↓

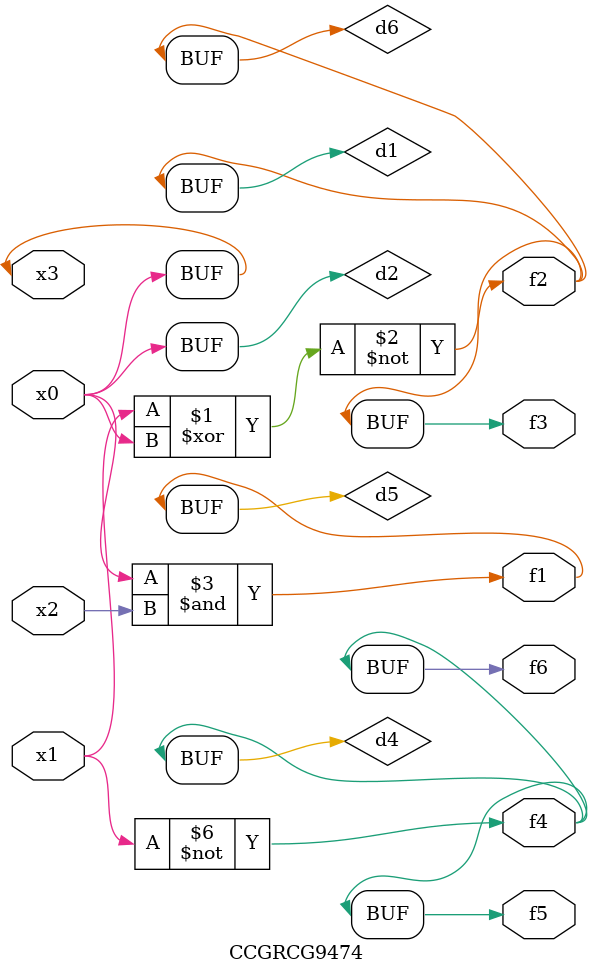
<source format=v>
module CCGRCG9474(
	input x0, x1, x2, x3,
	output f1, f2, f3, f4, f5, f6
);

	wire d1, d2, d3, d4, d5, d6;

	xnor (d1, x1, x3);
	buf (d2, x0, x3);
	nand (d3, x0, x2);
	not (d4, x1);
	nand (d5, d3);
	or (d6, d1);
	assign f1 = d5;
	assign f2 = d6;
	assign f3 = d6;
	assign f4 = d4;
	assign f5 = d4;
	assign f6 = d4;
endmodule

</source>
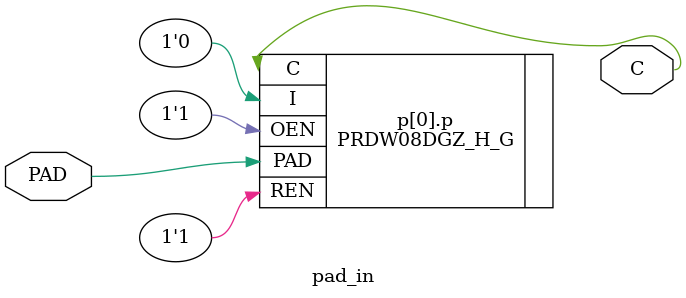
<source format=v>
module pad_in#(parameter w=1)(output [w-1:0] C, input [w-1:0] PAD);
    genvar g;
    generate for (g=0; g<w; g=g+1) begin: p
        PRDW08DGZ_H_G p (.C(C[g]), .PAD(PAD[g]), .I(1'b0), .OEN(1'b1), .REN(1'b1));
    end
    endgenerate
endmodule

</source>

↑

What you need to do:
The answer is the listing above repeated verbatim, minus its images.

Exercise solution:
<source format=v>
module CCGRCG9474(
	input x0, x1, x2, x3,
	output f1, f2, f3, f4, f5, f6
);

	wire d1, d2, d3, d4, d5, d6;

	xnor (d1, x1, x3);
	buf (d2, x0, x3);
	nand (d3, x0, x2);
	not (d4, x1);
	nand (d5, d3);
	or (d6, d1);
	assign f1 = d5;
	assign f2 = d6;
	assign f3 = d6;
	assign f4 = d4;
	assign f5 = d4;
	assign f6 = d4;
endmodule

</source>
<source format=v>
module pad_in#(parameter w=1)(output [w-1:0] C, input [w-1:0] PAD);
    genvar g;
    generate for (g=0; g<w; g=g+1) begin: p
        PRDW08DGZ_H_G p (.C(C[g]), .PAD(PAD[g]), .I(1'b0), .OEN(1'b1), .REN(1'b1));
    end
    endgenerate
endmodule

</source>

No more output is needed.